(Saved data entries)
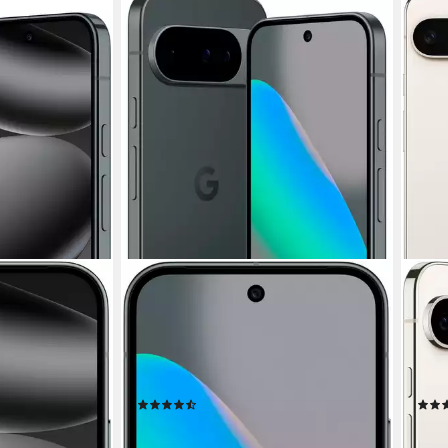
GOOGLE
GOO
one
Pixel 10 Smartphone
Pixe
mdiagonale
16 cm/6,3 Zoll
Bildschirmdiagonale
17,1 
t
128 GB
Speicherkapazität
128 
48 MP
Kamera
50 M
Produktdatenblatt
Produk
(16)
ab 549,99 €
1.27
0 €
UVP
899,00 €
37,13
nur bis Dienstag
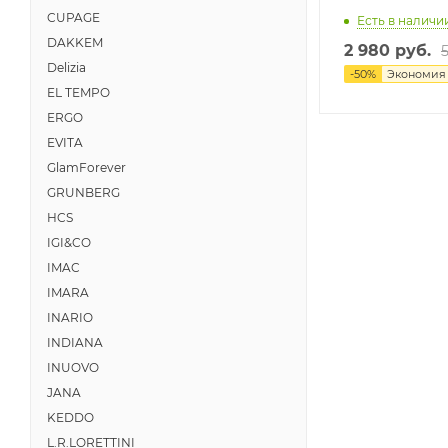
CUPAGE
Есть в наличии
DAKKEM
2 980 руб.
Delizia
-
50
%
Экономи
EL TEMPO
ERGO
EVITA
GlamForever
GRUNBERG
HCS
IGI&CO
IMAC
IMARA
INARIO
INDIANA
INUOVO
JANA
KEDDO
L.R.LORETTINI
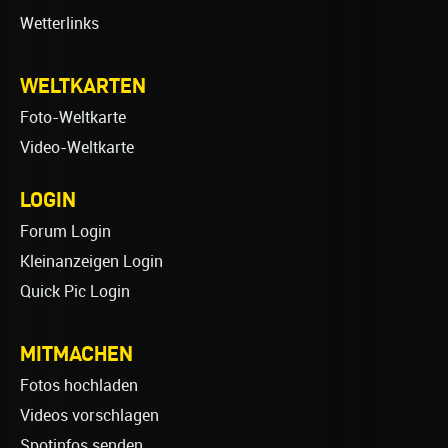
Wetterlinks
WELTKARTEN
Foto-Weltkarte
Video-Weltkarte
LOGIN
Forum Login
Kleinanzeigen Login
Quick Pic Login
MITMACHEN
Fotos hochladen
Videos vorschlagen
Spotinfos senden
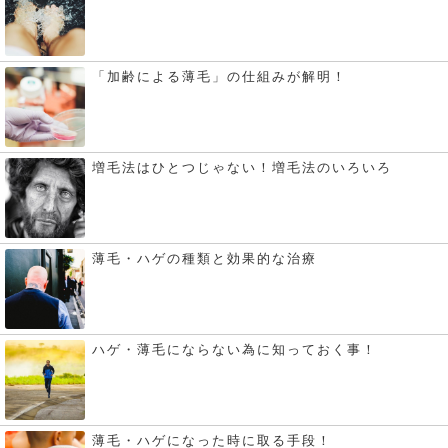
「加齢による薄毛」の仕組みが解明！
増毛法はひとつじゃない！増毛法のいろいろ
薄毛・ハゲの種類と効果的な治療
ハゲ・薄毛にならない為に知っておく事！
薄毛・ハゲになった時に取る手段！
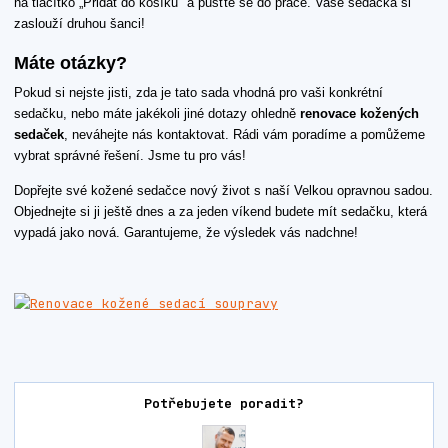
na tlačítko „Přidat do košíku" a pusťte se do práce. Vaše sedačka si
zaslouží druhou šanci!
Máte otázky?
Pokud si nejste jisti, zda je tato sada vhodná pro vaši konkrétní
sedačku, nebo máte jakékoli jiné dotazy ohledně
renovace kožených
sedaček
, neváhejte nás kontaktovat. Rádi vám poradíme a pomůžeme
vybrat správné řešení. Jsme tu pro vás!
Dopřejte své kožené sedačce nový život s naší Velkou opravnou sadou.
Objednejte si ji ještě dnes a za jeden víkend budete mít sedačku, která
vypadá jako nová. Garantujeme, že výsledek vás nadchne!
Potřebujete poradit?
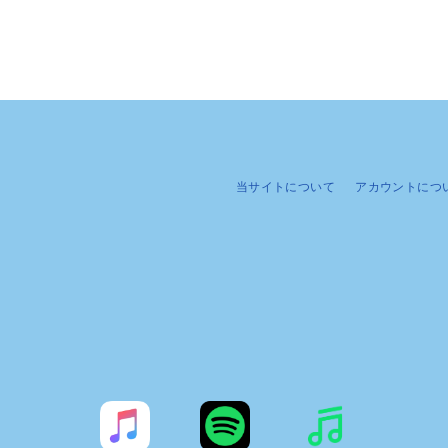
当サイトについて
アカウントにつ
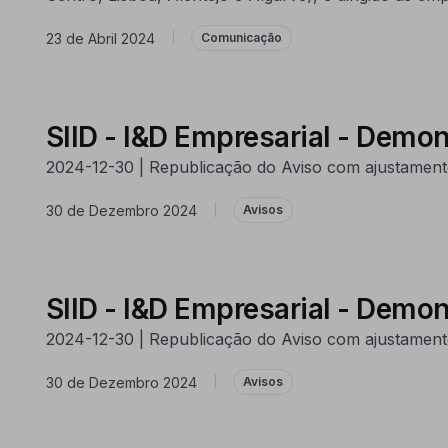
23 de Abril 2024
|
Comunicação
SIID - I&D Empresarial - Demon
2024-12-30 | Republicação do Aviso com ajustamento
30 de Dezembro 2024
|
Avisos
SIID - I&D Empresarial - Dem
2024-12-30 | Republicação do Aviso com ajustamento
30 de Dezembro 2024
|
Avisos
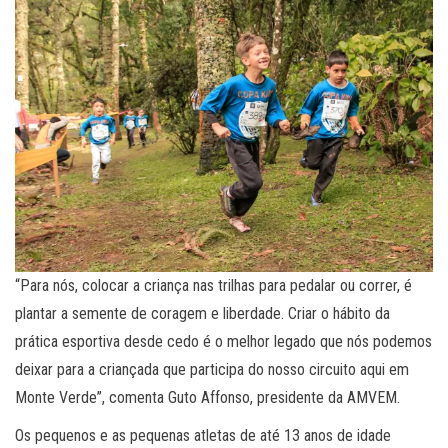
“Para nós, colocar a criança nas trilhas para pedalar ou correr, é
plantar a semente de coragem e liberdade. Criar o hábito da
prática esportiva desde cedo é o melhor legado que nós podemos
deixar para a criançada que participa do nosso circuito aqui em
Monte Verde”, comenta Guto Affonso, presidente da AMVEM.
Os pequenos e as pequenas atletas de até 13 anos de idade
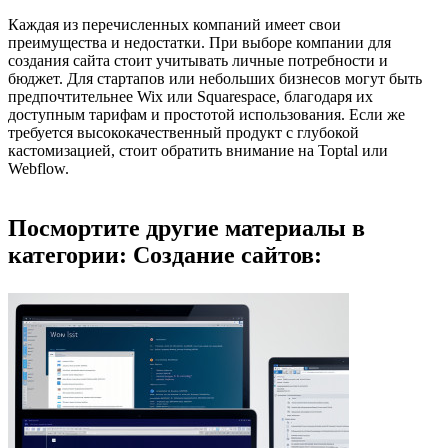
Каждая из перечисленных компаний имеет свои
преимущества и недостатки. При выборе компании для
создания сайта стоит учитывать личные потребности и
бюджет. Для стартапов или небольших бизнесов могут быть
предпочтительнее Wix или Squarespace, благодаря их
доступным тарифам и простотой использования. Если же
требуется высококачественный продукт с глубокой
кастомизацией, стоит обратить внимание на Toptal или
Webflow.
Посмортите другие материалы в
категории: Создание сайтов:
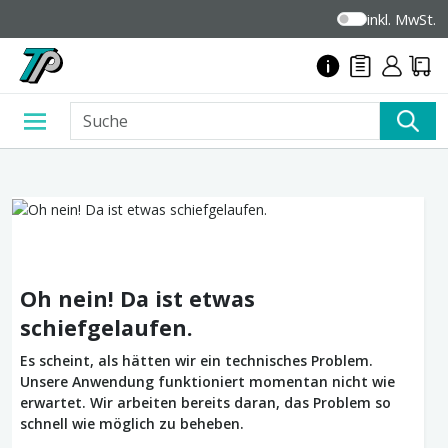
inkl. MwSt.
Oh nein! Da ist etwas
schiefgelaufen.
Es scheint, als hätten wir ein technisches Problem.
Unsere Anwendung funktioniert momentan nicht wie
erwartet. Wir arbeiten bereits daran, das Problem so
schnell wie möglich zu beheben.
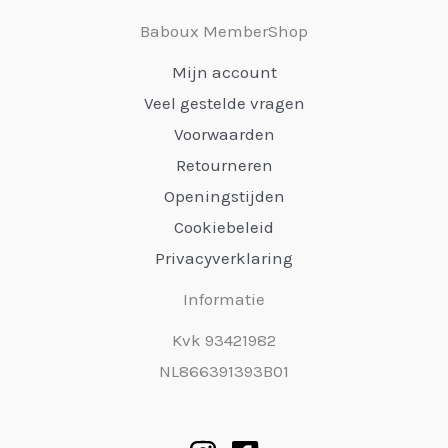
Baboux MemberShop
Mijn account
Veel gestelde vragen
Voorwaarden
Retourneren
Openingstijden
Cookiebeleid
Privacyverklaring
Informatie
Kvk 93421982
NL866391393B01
==
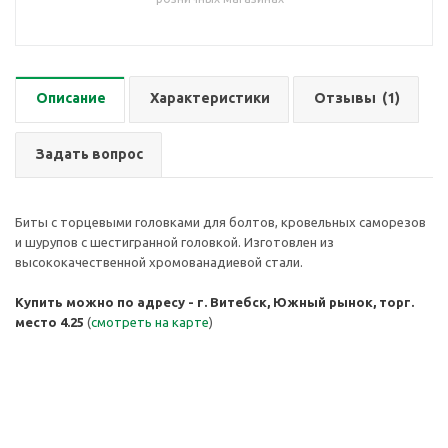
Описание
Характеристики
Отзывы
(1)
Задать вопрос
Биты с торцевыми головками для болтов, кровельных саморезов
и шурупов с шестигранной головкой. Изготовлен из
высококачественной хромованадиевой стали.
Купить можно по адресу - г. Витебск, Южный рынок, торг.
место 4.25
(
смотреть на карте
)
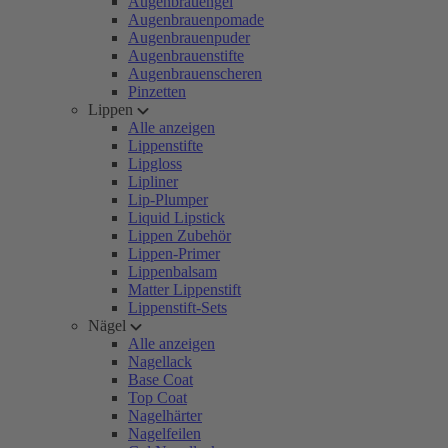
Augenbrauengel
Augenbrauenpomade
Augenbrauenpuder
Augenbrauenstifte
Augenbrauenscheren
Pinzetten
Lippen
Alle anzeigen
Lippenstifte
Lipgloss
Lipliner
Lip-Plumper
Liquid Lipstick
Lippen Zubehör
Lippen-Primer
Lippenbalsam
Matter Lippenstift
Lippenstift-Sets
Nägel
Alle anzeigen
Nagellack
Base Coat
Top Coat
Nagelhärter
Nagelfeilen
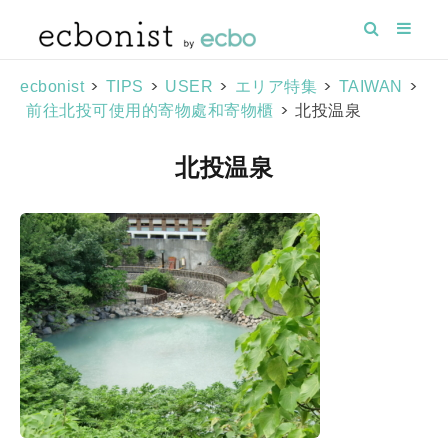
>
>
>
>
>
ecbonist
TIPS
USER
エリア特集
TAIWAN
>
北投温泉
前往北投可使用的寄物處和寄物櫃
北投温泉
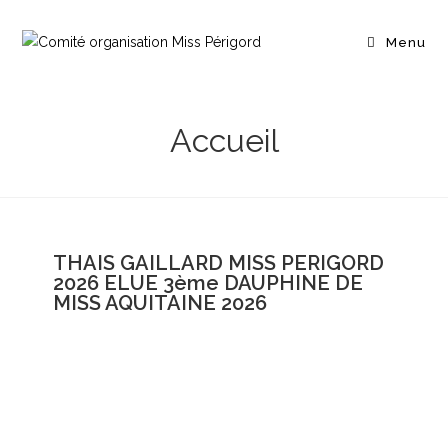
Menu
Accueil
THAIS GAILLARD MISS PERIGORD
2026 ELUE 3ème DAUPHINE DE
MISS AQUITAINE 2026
* * *
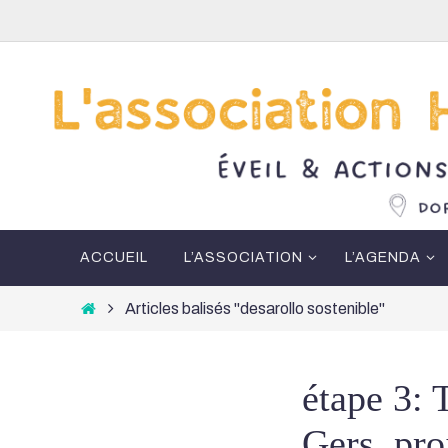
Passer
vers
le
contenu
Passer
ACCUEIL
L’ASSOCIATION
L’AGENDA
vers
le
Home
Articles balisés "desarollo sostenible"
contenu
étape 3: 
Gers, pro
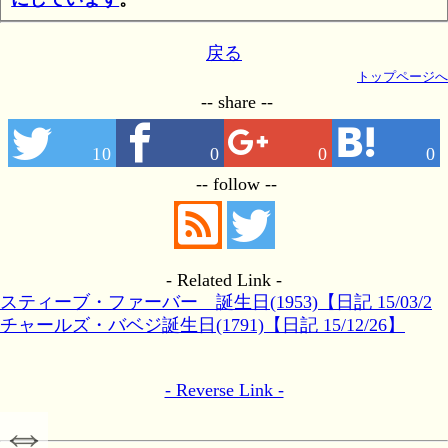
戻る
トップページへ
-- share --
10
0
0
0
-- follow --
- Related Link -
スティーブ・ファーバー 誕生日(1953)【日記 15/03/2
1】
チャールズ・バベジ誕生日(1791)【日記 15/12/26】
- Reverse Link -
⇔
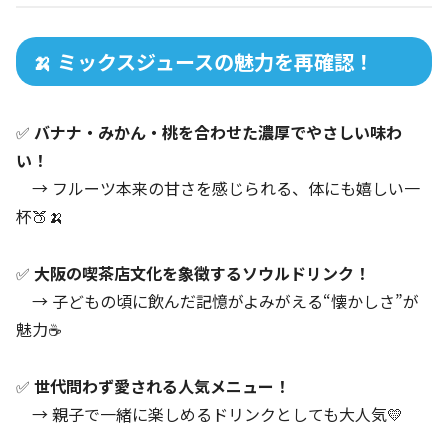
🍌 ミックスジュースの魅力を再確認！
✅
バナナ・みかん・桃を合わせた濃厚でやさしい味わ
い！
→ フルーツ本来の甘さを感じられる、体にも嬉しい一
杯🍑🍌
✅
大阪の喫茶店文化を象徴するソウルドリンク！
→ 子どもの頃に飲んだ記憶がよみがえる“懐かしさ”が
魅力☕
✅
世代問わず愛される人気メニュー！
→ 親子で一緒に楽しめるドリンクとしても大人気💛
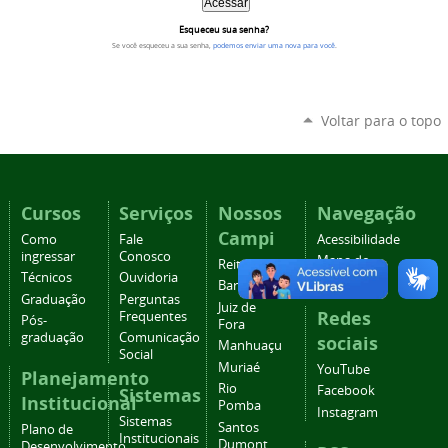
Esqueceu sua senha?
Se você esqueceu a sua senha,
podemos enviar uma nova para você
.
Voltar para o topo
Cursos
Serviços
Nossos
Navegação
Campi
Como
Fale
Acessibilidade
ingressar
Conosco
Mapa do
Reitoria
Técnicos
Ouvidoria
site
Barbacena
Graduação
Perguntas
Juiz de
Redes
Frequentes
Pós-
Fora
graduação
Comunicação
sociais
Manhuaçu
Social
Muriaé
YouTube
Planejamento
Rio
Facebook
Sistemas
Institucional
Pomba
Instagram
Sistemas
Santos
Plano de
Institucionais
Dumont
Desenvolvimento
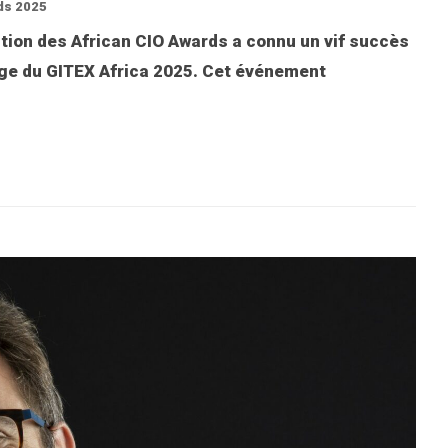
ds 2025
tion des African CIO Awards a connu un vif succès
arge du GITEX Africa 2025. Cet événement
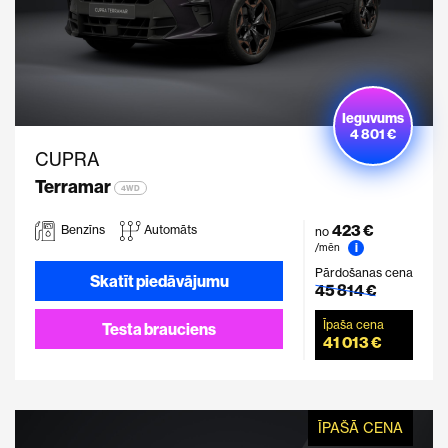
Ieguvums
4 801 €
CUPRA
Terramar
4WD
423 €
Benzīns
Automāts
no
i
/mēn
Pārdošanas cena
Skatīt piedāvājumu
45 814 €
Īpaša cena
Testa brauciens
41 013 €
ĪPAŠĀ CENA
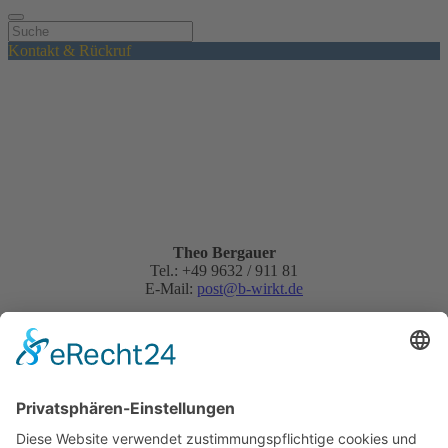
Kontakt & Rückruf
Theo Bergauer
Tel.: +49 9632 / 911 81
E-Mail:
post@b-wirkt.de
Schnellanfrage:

**What is needed**
Between and including the line above that contains "требуется высококачественный продукт" and the line that contains "NL866391393B01", restate every line word for word. Pictures stay out.

**Task result**
требуется высококачественный продукт с глубокой
кастомизацией, стоит обратить внимание на Toptal или
Webflow.
Посмортите другие материалы в
категории: Создание сайтов:
inkl. MwSt.
Oh nein! Da ist etwas
schiefgelaufen.
Es scheint, als hätten wir ein technisches Problem.
Unsere Anwendung funktioniert momentan nicht wie
erwartet. Wir arbeiten bereits daran, das Problem so
schnell wie möglich zu beheben.
Baboux MemberShop
Mijn account
Veel gestelde vragen
Voorwaarden
Retourneren
Openingstijden
Cookiebeleid
Privacyverklaring
Informatie
Kvk 93421982
NL866391393B01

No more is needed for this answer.